Explainer: Brexit timetable is the spark that reignites movement for independence in Scotland
IT’S CLEAR THAT THE REALITIES of Brexit haven’t hit home yet when UK media voices remain confused about its basic timetable.
The Tories told the BBC that a new independence referendum would leave voters “blind” to the deal done in Brexit talks, leading to widespread speculation that an Autumn 2018 vote would mean Scots not knowing the terms of the UK’s exit from the EU.
While there remains massive uncertainties about the Tory’s Brexit plans – the Tory government lost two court cases and two parliament votes already over the lack of a plan – basic evidence proves that a deal has to be written by late 2018 to meet its deadline.

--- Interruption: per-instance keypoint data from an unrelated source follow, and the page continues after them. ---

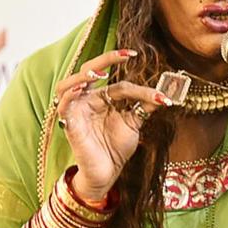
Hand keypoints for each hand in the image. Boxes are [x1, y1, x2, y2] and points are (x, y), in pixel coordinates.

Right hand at [54, 49, 171, 199]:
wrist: (109, 172)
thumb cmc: (117, 147)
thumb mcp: (134, 123)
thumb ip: (145, 107)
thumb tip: (165, 94)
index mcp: (103, 98)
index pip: (120, 84)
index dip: (140, 88)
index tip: (161, 94)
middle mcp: (88, 100)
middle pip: (89, 70)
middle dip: (106, 59)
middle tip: (126, 55)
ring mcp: (76, 110)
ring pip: (68, 83)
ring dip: (81, 75)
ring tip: (98, 73)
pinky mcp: (69, 124)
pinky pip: (63, 105)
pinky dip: (69, 94)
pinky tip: (80, 89)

This matters because the Brexit deal is likely to make the UK poorer, and will bring threats to trade, Scotland’s universities, agriculture, the rights of EU citizens here, and the right of all Scots to work and travel in Europe.
Making a deal
The main confusion over this timetable comes from mistaking the March 2019 deadline for legally exiting the EU with a ‘Brexit deal’ document being agreed.

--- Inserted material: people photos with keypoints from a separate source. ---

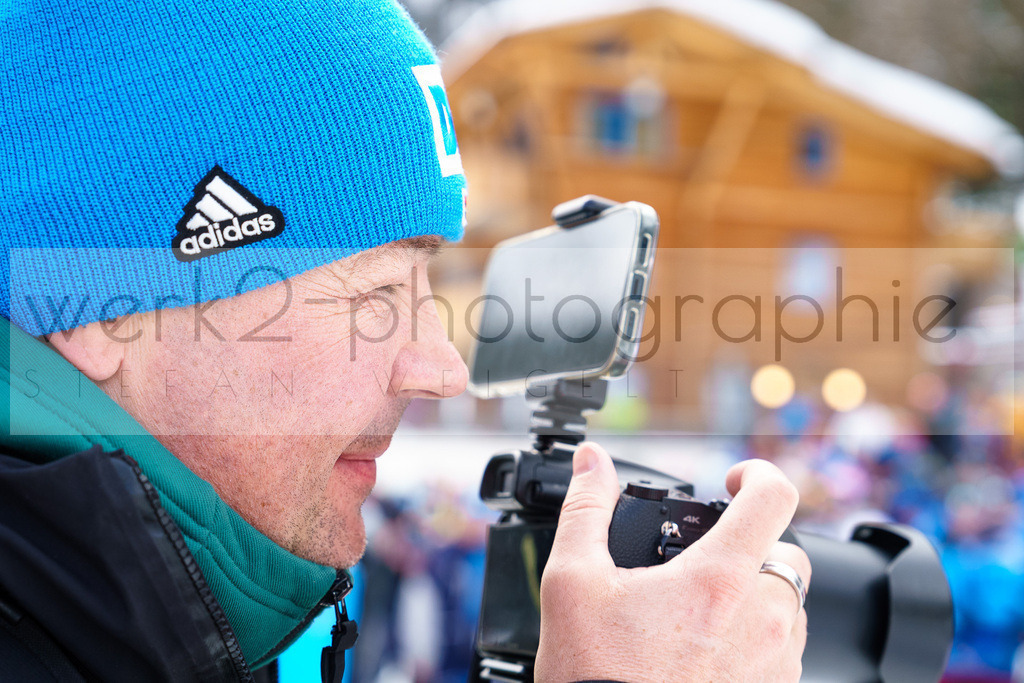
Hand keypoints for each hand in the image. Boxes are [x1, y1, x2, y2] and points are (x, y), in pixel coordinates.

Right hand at [535, 442, 810, 682]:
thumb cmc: (595, 676)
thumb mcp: (572, 582)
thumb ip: (586, 509)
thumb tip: (591, 461)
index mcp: (719, 579)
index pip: (775, 497)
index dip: (756, 475)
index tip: (732, 482)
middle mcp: (763, 620)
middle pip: (786, 553)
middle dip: (750, 546)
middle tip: (702, 561)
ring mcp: (775, 663)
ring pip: (788, 605)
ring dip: (754, 595)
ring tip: (697, 613)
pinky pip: (783, 652)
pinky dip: (754, 639)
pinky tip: (705, 651)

First Minister Nicola Sturgeon set out her thoughts on how this would relate to the date of a Scottish referendum: “And what we know is that on the timetable set out by the prime minister, the shape of the Brexit deal will become clear in the autumn of next year – ahead of ratification votes by other EU countries.

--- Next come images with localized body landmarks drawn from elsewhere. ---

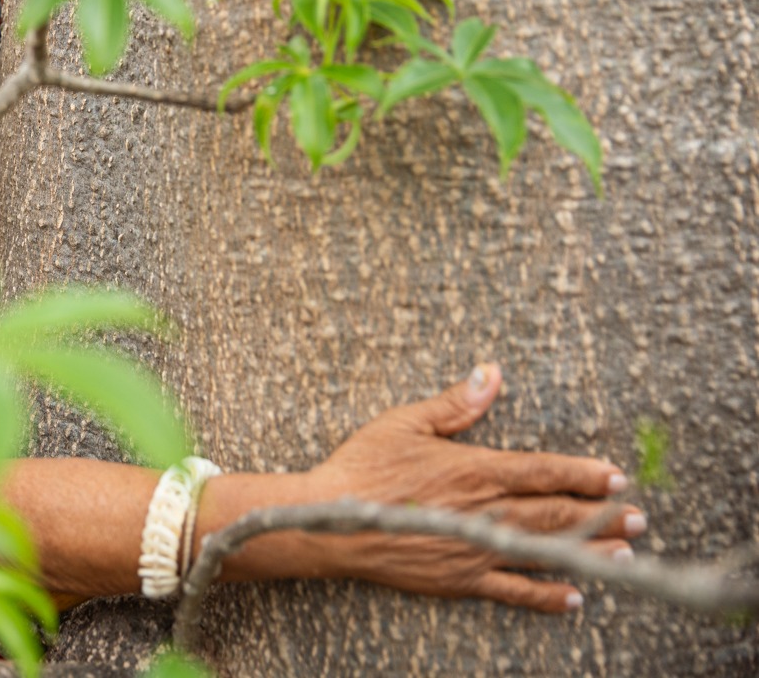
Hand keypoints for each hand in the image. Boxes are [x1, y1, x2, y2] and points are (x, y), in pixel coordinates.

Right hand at [304, 363, 641, 611]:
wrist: (331, 520)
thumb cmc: (363, 466)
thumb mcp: (405, 423)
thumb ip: (454, 403)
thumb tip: (490, 373)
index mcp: (474, 469)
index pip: (542, 471)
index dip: (583, 474)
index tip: (616, 477)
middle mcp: (484, 511)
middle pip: (555, 513)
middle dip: (601, 515)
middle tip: (639, 518)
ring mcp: (474, 548)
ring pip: (544, 550)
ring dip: (588, 551)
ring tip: (626, 554)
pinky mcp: (459, 578)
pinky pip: (511, 589)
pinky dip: (545, 593)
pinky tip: (573, 596)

“That is therefore the earliest point at which a referendum would be appropriate.”
The Brexit timetable is very tight. The EU Commission, led by negotiator Michel Barnier, said he would expect “an Article 50 deal reached by October 2018”.
— Michael Gray (@GrayInGlasgow) March 14, 2017
That means the terms of exit, the rights of EU and UK nationals, and what will happen next will have been decided by that point.
Why is the final EU legal deadline March 2019?
Article 50 of the Lisbon Treaty gives exiting EU states up to two years to agree terms. Once a deal is agreed it has to be ‘ratified’, which means gaining the support of the UK and EU parliaments. This process will take months in total – so the EU aim to have a deal agreed in advance. There has to be an EU deal before ratification begins, so a deal has to be agreed in 2018 for Brexit to have any chance of meeting the deadline.
What if the Brexit talks fail?
This would be a calamity for the Tory Government. It would mean exiting the EU on World Trade Organisation (WTO) terms for trade – pushing up huge tariffs on UK goods, and threatening the stability of services.
No deal would be an even clearer example of the threat from Tory Brexit to the Scottish economy, and make the case for independence stronger.
Whatever the outcome, between Autumn of 2018 to the Spring of 2019, it will become clear what Scotland’s options will be.